Closer, but still not yet there using bootstrap sampling in Couchdb. My prior post was mostly thinking out loud. I’ve tried some things since, and this post is an attempt to organize my thoughts on the topic.
The first thing I tried was to submit a list of document ids to a view, and see what happened. This might work, and it might not. It certainly won’t work as I expected. That is, I have to do a very flat view—the map has to emit doc._id, value, and the reduce has to compute the statistic of interest over all of the input values. I haven’t tried this yet, but my guess is that this will simply requery the reduce view with all of the input values. So not time is saved by CouchDB’s caching of views.
Another approach is to put a random sequence in the view and sample from that. The problem there is that I need to recompute the view everytime. Using external programs, I will have to query the db for the list of docids, sample those with replacement to build my bootstrap sample, then create a view and submit it to the one-off view processor. Given that the view can’t be cached anyway, the performance hit for this approach will always be paid, so no big deal not having a cached view. Still, it would be nice to not have to rewrite the view every time I want to use it just because the database has grown.

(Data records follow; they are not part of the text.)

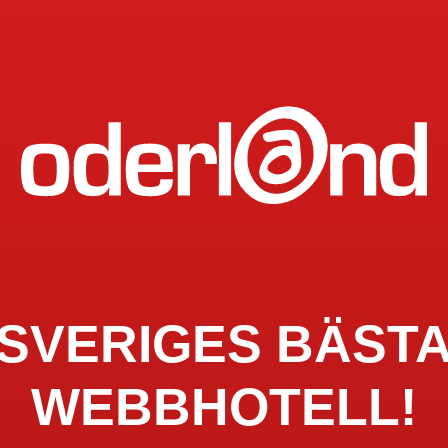
SVERIGES BÄST
WEBBHOTELL!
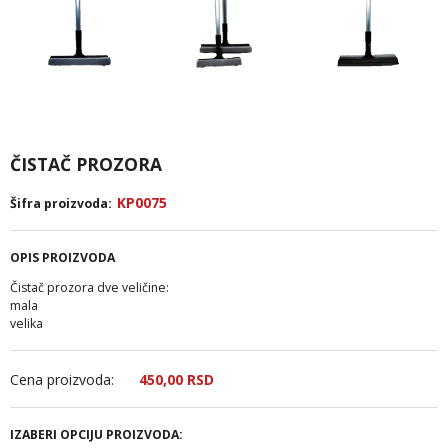
ČISTAČ PROZORA
KP0075
Šifra proizvoda:
OPIS PROIZVODA
Čistač prozora dve veličine:
mala
velika
Cena proizvoda:
450,
00
RSD
IZABERI OPCIJU PROIZVODA:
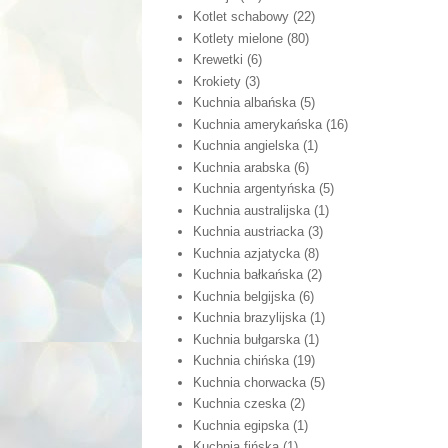
Kotlet schabowy
(22)
Kotlety mielone
(80)
Krewetki
(6)
Krokiety
(3)
Kuchnia albańska
(5)
Kuchnia amerykańska
(16)
Kuchnia angielska
(1)
Kuchnia arabska
(6)
Kuchnia argentyńska
(5)
Kuchnia australijska
(1)
Kuchnia austriacka
(3)
Kuchnia azjatycka
(8)
Kuchnia bałkańska
(2)
Kuchnia belgijska
(6)
Kuchnia brazylijska
(1)
Kuchnia bułgarska
(1)
Kuchnia chińska
(19)
Kuchnia chorwacka
(5)
Kuchnia czeska
(2)
Kuchnia egipska
(1)
Kuchnia fińska
(1)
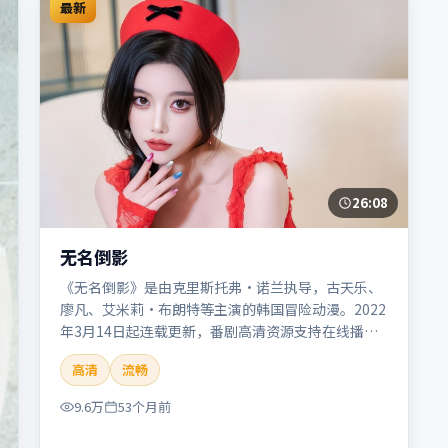
最新
26:08
无名倒影
《无名倒影》是由克里斯托弗·诺兰执导，古天乐、
廖凡、艾米莉·布朗特等主演的韩国冒险动漫。2022
年3月14日起连载更新，番剧高清资源支持在线播
放。剧情与看点：旅程险象环生，奇观与友情并行，
高清
流畅
带来沉浸式探险体验。本片适合检索「无名倒影」
「克里斯托弗·诺兰」「冒险」「韩国」「2022」
9.6万
53个月前
「2022-03-14上映」等关键词的影迷阅读简介与主创
信息。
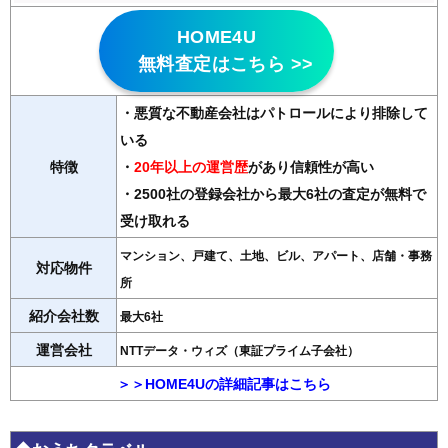
HOME4U
無料査定はこちら >>
・悪質な不動産会社はパトロールにより排除して
いる
特徴
・
20年以上の運営歴
があり信頼性が高い
・2500社の登録会社から最大6社の査定が無料で
受け取れる
マンション、戸建て、土地、ビル、アパート、店舗・事務
対応物件
所
紹介会社数
最大6社
運営会社
NTTデータ・ウィズ（東証プライム子会社）
＞＞HOME4Uの詳細記事はこちら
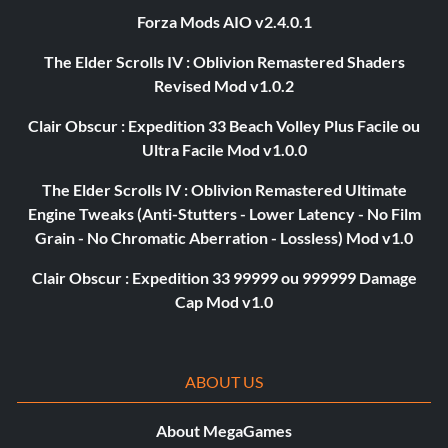
Forza Mods AIO v2.4.0.1
The Elder Scrolls IV : Oblivion Remastered Shaders
Revised Mod v1.0.2
Clair Obscur : Expedition 33 Beach Volley Plus Facile ou
Ultra Facile Mod v1.0.0
The Elder Scrolls IV : Oblivion Remastered Ultimate
Engine Tweaks (Anti-Stutters - Lower Latency - No Film
Grain - No Chromatic Aberration - Lossless) Mod v1.0
Clair Obscur : Expedition 33 99999 ou 999999 Damage
Cap Mod v1.0
ABOUT US
About MegaGames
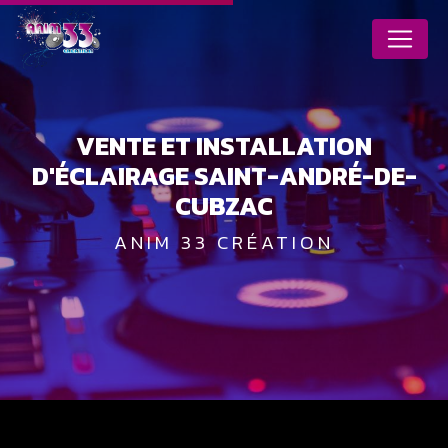
Panneau de gestion des cookies
VENTE ET INSTALLATION
D'ÉCLAIRAGE SAINT-ANDRÉ-DE-
CUBZAC
ANIM 33 CRÉATION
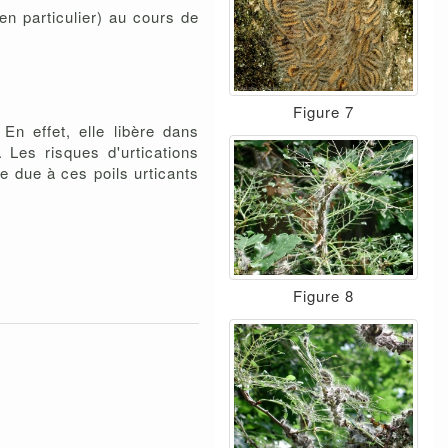
n particulier) au cours de
Figure 7
En effet, elle libère dans
 Les risques d'urtications
e due à ces poils urticants
Figure 8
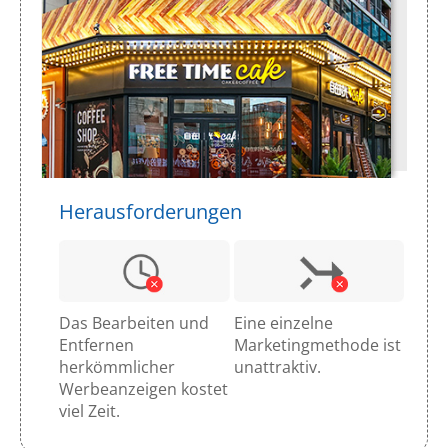
Herausforderungen
Das Bearbeiten und
Eine einzelne
Entfernen
Marketingmethode ist
herkömmlicher
unattraktiv.
Werbeanzeigen kostet
viel Zeit.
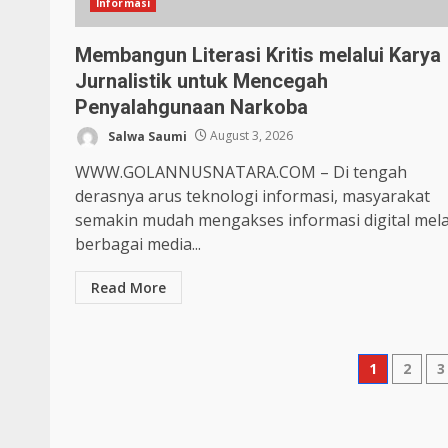
Informasi
Membangun Literasi Kritis melalui Karya
Jurnalistik untuk Mencegah
Penyalahgunaan Narkoba
Salwa Saumi
August 3, 2026
WWW.GOLANNUSNATARA.COM – Di tengah
derasnya arus teknologi informasi, masyarakat
semakin mudah mengakses informasi digital mela
berbagai media...
Read More
Posts
1
2
3
pagina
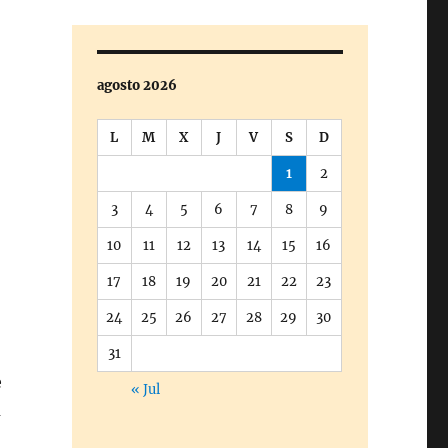
agosto 2026
L
M
X
J
V
S
D
1
2
3
4
5
6
7
8
9
10
11
12
13
14
15
16
17
18
19
20
21
22
23
24
25
26
27
28
29
30
31
e
« Jul
u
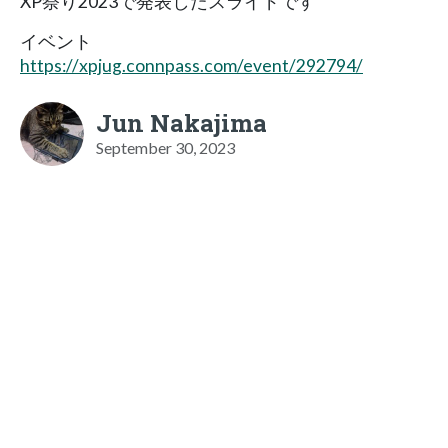
XP祭り2023で発表したスライドです
イベント
https://xpjug.connpass.com/event/292794/
Jun Nakajima
September 30, 2023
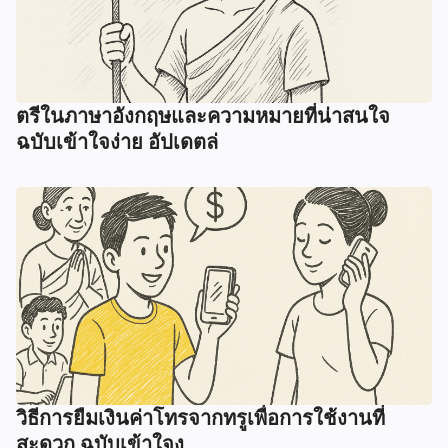
ตรีในภาษาอังกฤษและความหมายที่น่าสนใจ
ฉบับเข้าใจง่าย อัปเดตล่
วิธีการยืมเงินค่าโทรจากทรูเพื่อการใช้งานที่
สะดวก ฉบับเข้าใจง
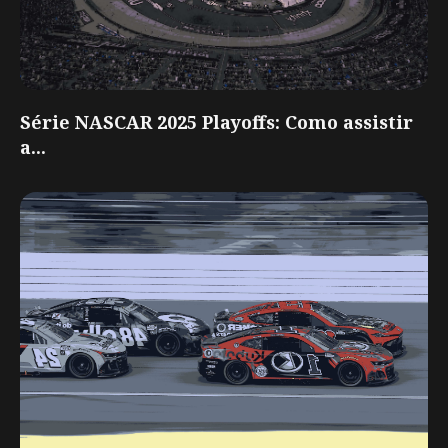
Série NASCAR 2025 Playoffs: Como assistir
a...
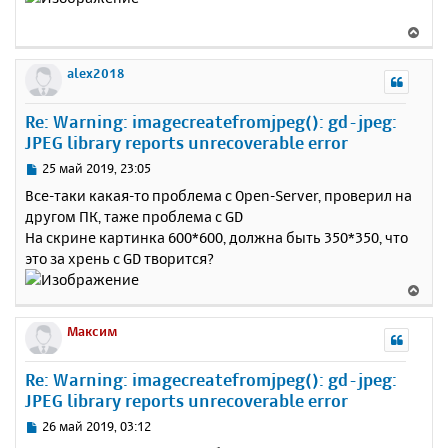
к
о
н
б
В
щ
а
е
е
ч
р
alex2018
н
а
н
и
л
у
е
у
Re: Warning: imagecreatefromjpeg(): gd-jpeg:
т
JPEG library reports unrecoverable error
ь
с
С
25 май 2019, 23:05
я
о
Все-таки какая-то проблема с Open-Server, проверил на
к
о
другом ПК, таже проблема с GD
н
б
На скрине картинка 600*600, должна быть 350*350, что
щ
а
е
это за хрень с GD творится?
ч
н
а
В
и
л
е
е
у
р
Максим
н
у
Re: Warning: imagecreatefromjpeg(): gd-jpeg:
т
JPEG library reports unrecoverable error
ь
с
С
26 май 2019, 03:12
я
о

Another approach that I am thinking about now is to save my data differently. Instead of saving as one document the output of the next observation’s computations, instead collect those results into an entire day’s worth of data, and stuff the db with that. Unfortunately, I’ll also have to rewrite my java code, as at the moment I am grabbing a few hours of time across all detectors. Instead I’ll need to grab a day’s data across a single detector.
Which brings up another topic I am still unsure about. Most of the bootstrap references talk about sampling n times from an original sample of size n. That is, if it is 1,000 observations, each sample has 1,000 observations. There is some discussion in Chernick’s book on about p 178 or so about using m out of n sampling, that is, drawing a smaller sample than n. The rule is pretty vague, something about m being on the same order as n, but increasing at a smaller rate than n. So as n goes to infinity, so does m, but m/n goes to zero. That is really broad, and I need to get a better source and/or try it out for myself. Anyway, it seems like log(n) would fit this rule, but would be a terribly small sample.
The point of using the m of n sample is to reduce the impact of outliers or a fat tail. I do have outliers in my data, so it makes sense to use it. I guess the best solution is to test it versus, say, the balanced sampling approach (b random permutations of the n observations sampled b times), and then inspect the differences in the resulting bias and variance for both estimates.